Dataset records:
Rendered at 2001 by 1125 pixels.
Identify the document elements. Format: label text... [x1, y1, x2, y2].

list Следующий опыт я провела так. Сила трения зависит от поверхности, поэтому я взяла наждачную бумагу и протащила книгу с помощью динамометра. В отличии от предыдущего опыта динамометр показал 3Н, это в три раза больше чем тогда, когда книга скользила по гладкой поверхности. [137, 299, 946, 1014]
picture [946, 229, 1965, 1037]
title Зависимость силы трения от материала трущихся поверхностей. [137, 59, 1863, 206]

...

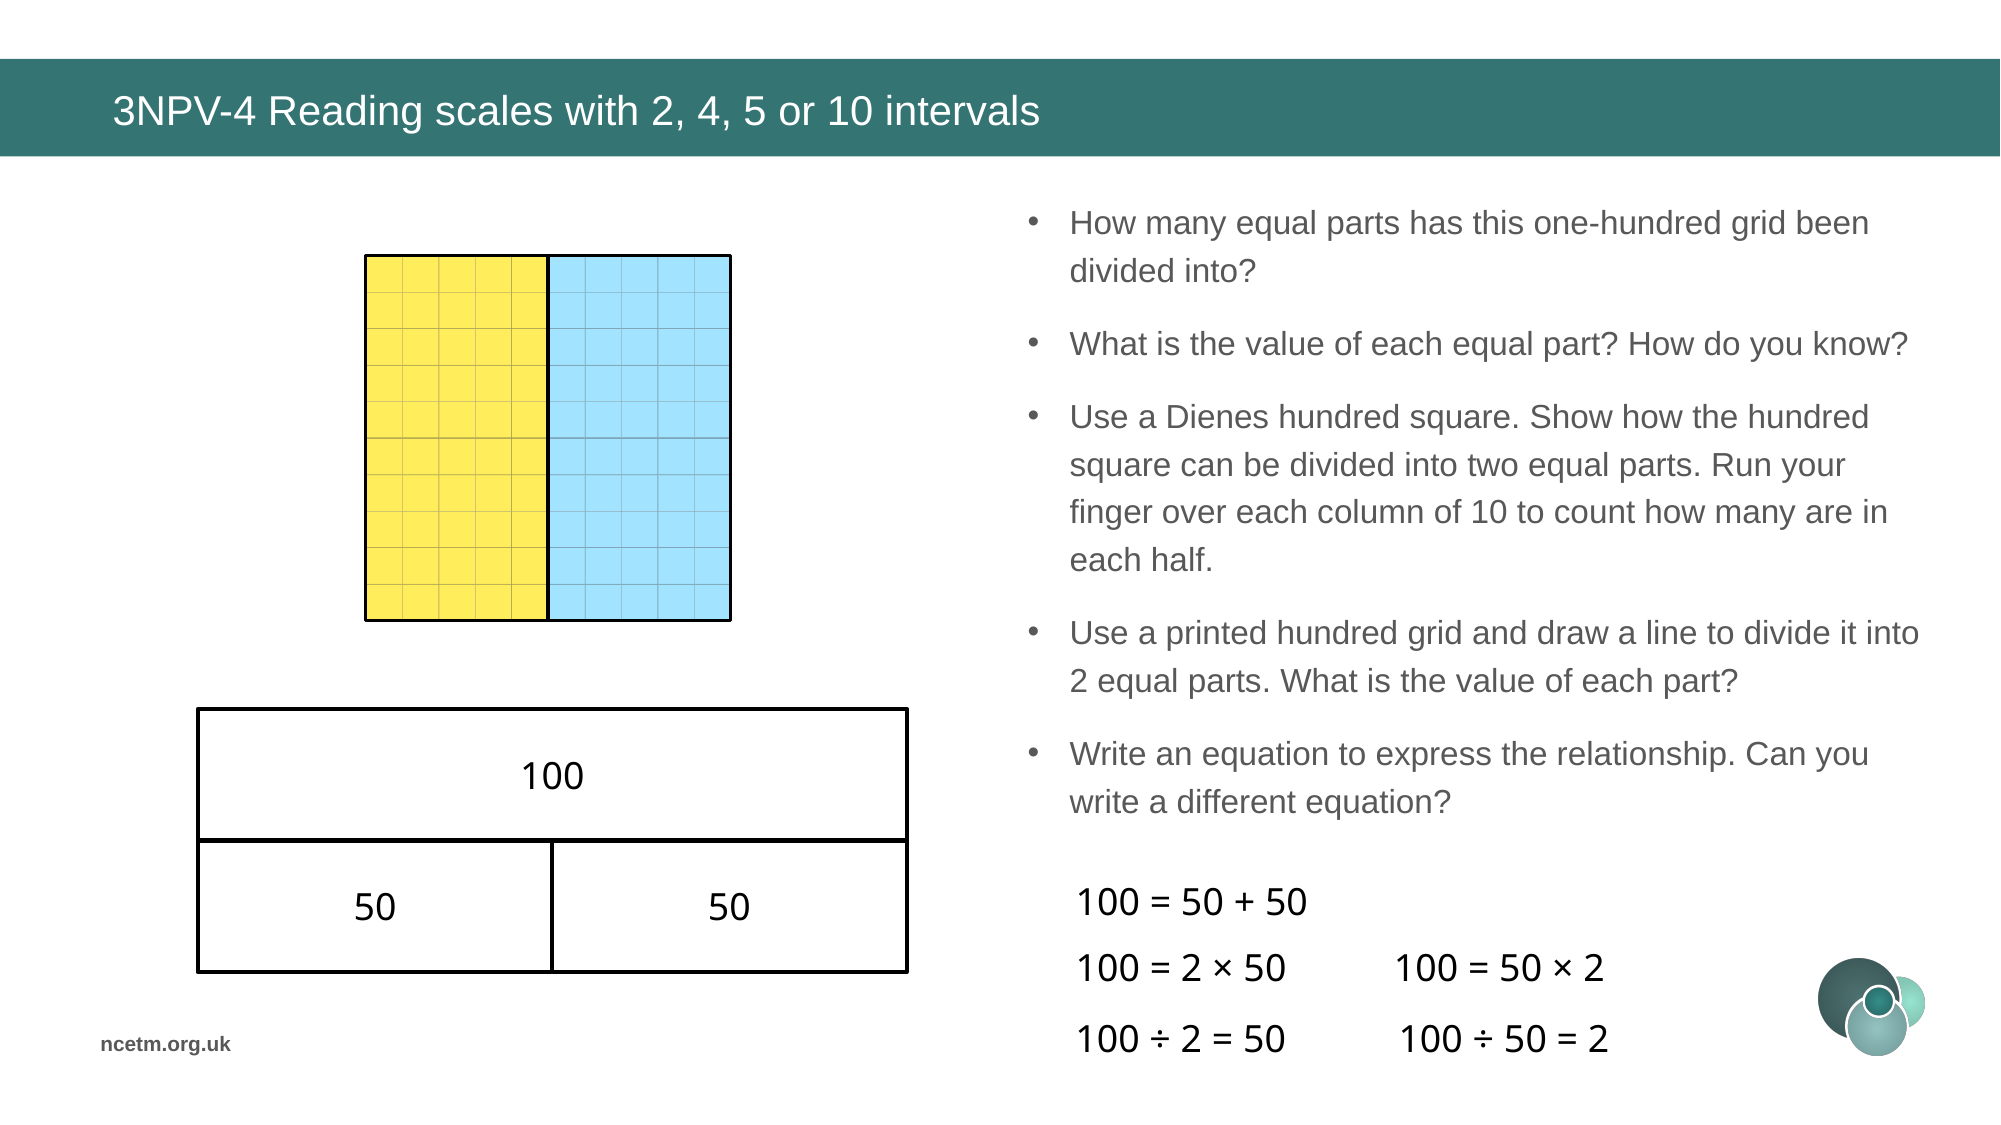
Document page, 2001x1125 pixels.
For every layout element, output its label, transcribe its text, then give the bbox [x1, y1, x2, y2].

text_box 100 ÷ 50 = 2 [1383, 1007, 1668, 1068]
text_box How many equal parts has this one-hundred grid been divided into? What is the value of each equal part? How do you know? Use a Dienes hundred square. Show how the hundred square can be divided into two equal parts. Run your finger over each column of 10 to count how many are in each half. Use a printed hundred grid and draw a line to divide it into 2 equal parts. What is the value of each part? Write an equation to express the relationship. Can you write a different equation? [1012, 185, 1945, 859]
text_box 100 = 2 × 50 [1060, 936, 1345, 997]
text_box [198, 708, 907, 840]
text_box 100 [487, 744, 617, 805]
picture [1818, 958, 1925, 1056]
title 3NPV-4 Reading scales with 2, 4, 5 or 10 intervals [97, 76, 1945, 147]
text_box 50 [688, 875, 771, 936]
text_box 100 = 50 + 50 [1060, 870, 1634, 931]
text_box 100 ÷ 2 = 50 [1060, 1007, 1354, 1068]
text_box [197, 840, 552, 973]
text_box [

--

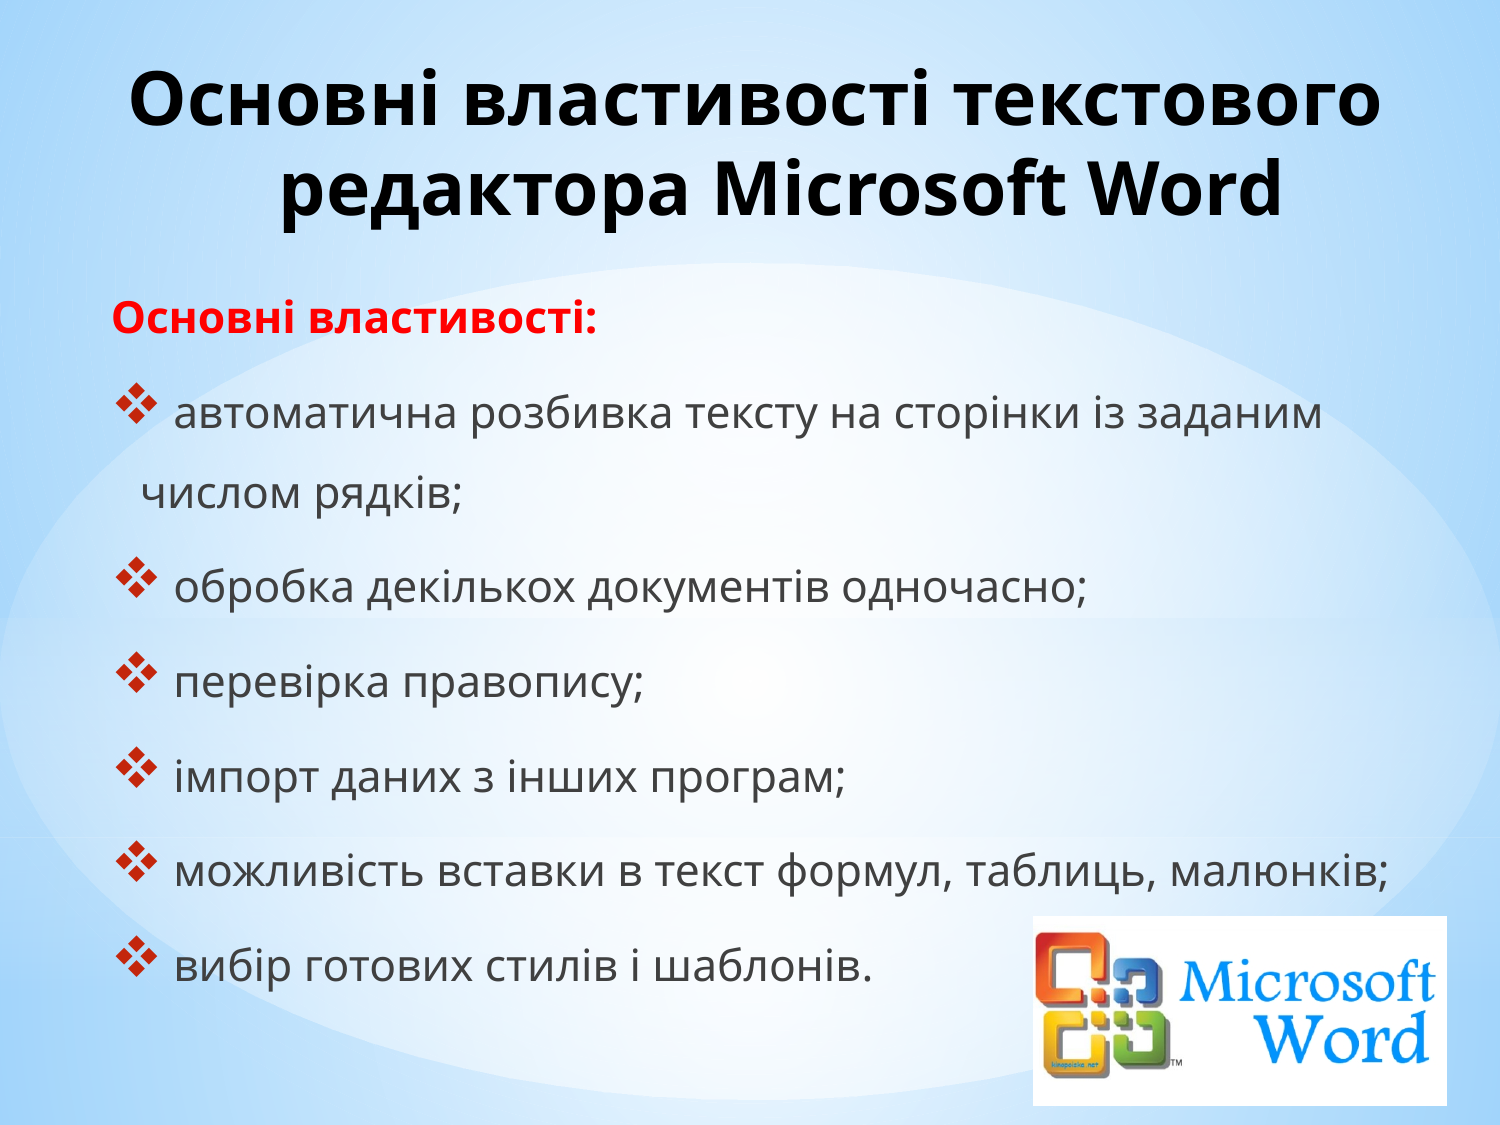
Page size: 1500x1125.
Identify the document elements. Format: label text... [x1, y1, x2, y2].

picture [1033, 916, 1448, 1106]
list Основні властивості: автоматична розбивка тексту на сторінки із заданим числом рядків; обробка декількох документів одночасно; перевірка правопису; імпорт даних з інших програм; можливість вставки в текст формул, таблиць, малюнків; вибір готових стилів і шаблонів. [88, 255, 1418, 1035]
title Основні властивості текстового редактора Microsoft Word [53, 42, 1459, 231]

Directions:
Please go through the material and return each line where the word "pixels" appears.

Result below:
Rendered at 2001 by 1125 pixels.
Document page, 2001x1125 pixels.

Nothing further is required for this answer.